Sunday, July 24, 2011

Too Much Attention

What 5 pounds of Fat and Muscle looks like!
It is beginning to get uncomfortable. I am not used to all the attention. With the huge weight loss and since I began to wear the new slacks and shorts that fit, people have been swarming me with comments. I say thanks. I say 57 pounds since Christmas. I smile.

Women want to share with me that they really want to lose 10 or 20 pounds and ask how I did it. They all seem so disappointed that there is no magic.

The men don’t care how. They just look at me differently and comment how great I look. I am having a more difficult time with that. I talk with them like I normally do but somehow it all feels so different and not a good different.

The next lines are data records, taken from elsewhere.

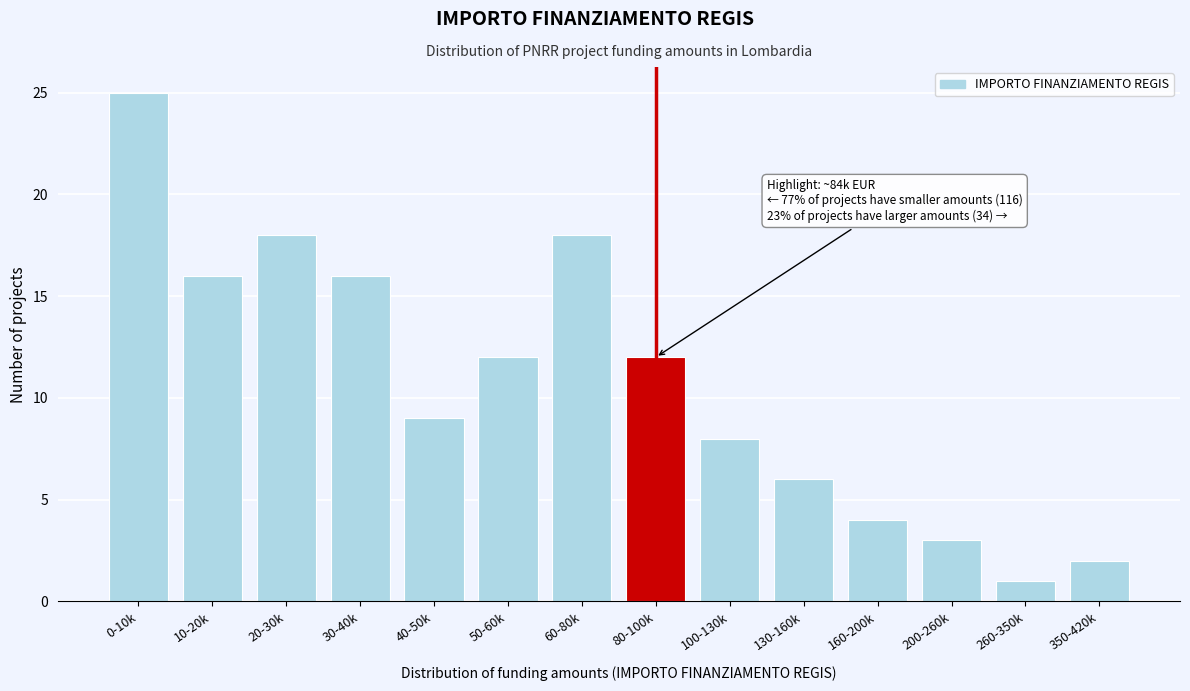

Reading left to right, list all the values displayed in this chart.

25	16	18	16	9	12	18	12	8	6	4	3	1	2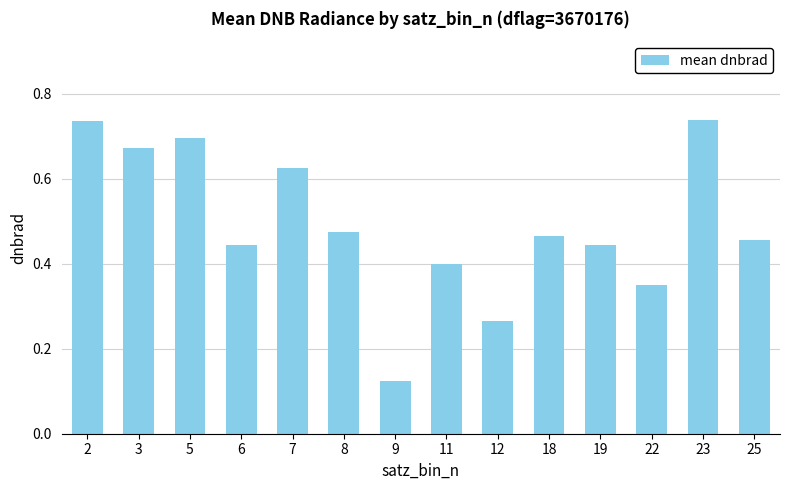

What is the sum of all values?

6.9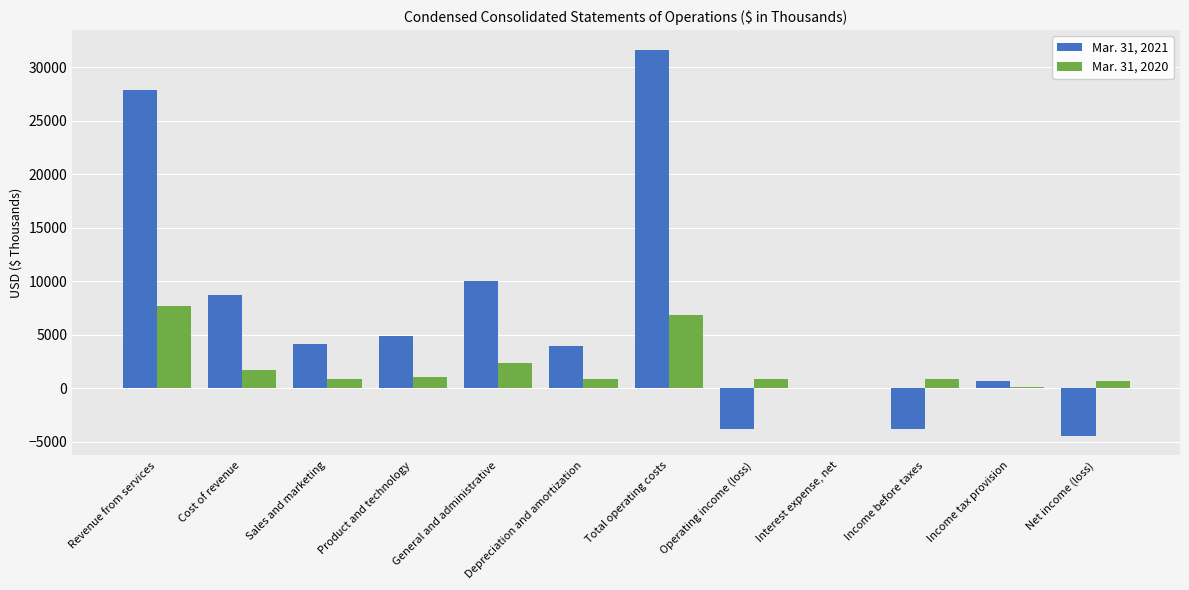

The Mar. 31, 2021 series shows 10011 at General and administrative. True or false?

True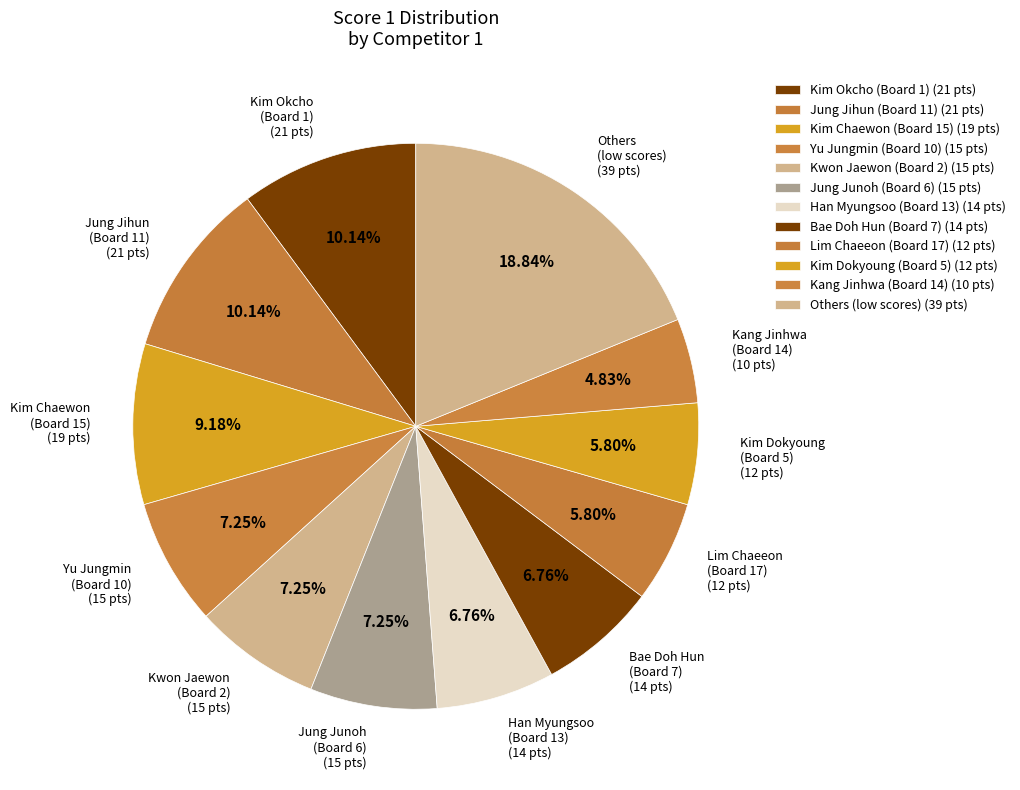

Count the number of slices in the pie.

12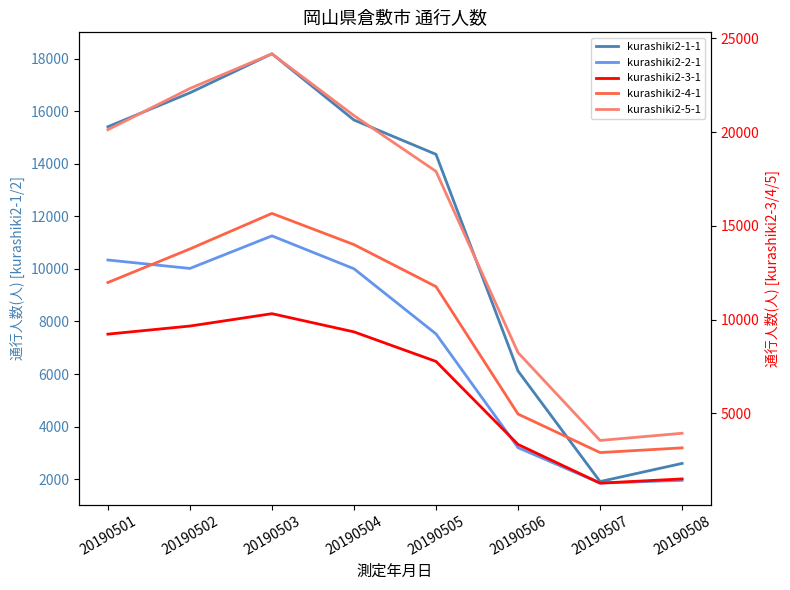

Is the value of kurashiki2-5-1 at 20190508 greater than the value of kurashiki2-1-1 at 20190508?

Yes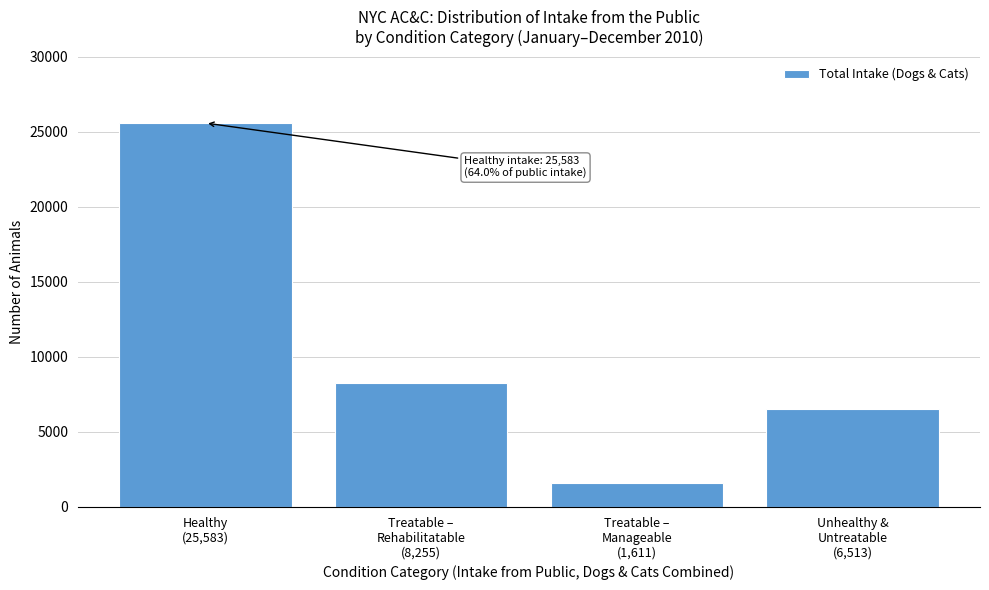

Reading left to right, transcribe all the data shown in this chart.

25583	8255	1611	6513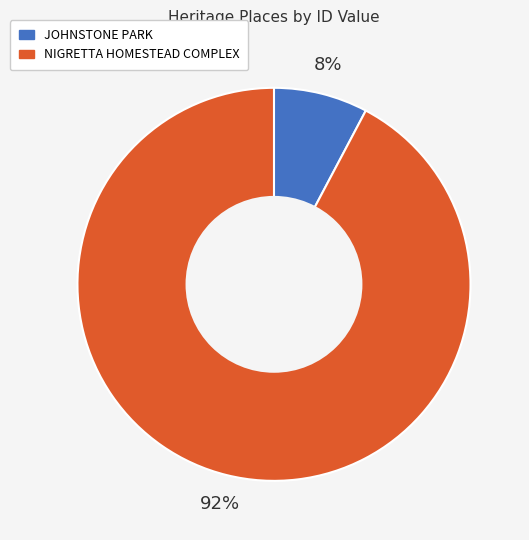

To the nearest percent, what is the combined percentage of NIGRETTA HOMESTEAD COMPLEX and JOHNSTONE PARK?

100%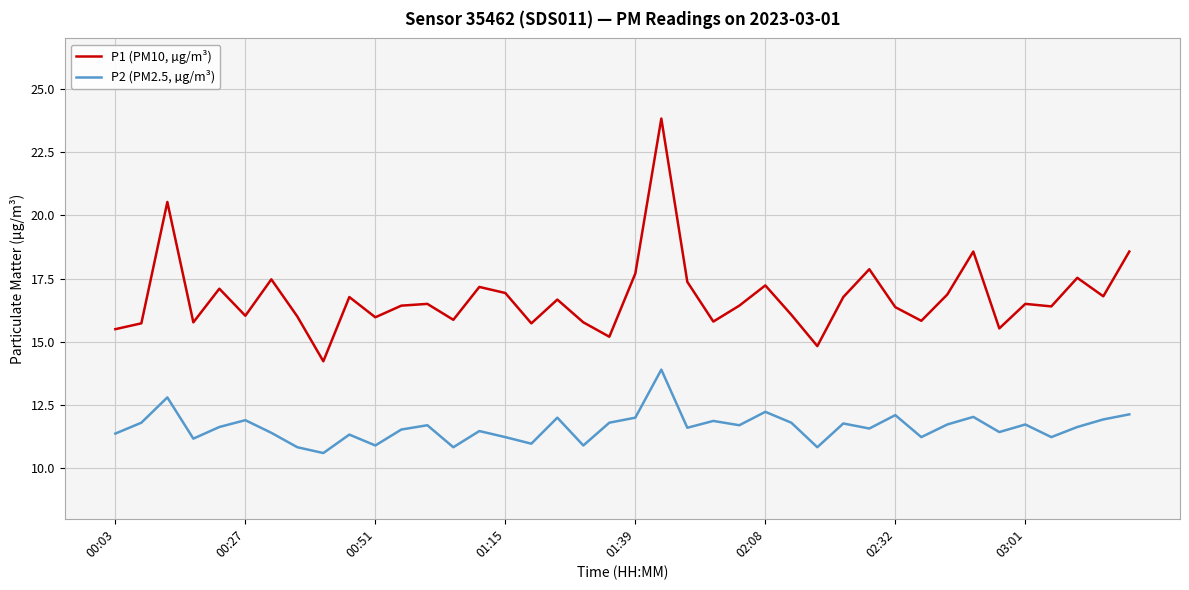

Which series has the largest total across all categories?

P1 (PM10, µg/m³)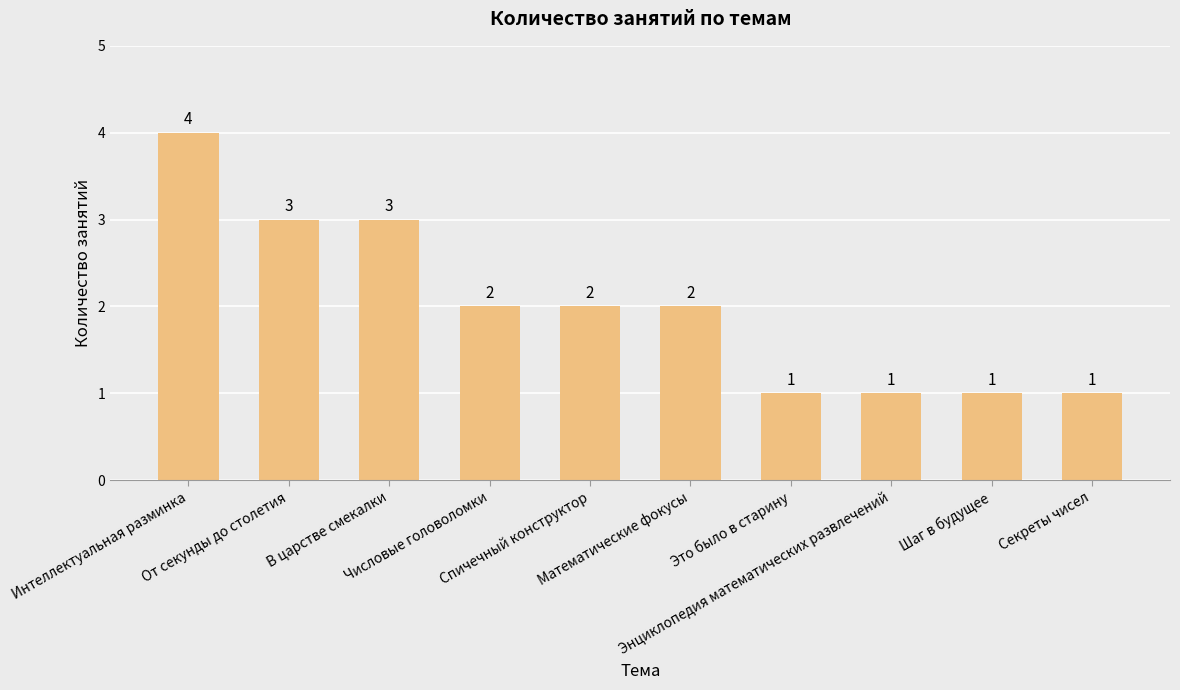

What is the label of the 6th bar from the left?

Математические фокусы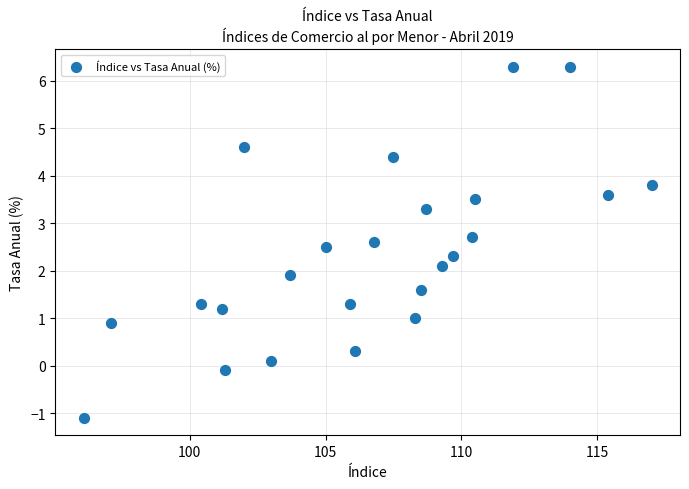

What is the range of X values (max minus min)?

20.9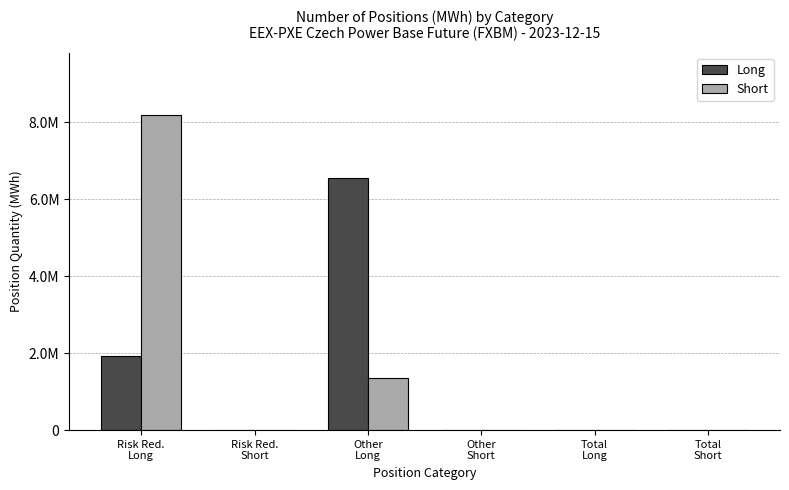

The Short series shows -5195667 at Risk Red.
Short. True or false?

False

Michael and I talked about it. He said I have to get used to it. The weight loss is very dramatic and I look totally differently. He said that he sometimes forgets and then sees me. It has taken him some time to adjust to it as well.

My head is just getting around it. My focus has been on just making it through everyday. Keep moving forward. Keep setting goals. I didn’t take the time to try on clothes or buy any new ones going through the process as it was rather quick. Why waste the money? I never focused on how I looked but only on the BMI numbers.

It was all about hitting numbers on the scale for my lungs. I needed a 25-30 BMI to begin the lung transplant process. That has been the true goal.

I am surprised to catch a glance at myself in store windows or my reflection in the glass in the freezer aisle at the market. It surprises me. Who is that woman?

I know it sounds crazy.

It’s an interesting adjustment. Rather unexpected. Lessons to learn.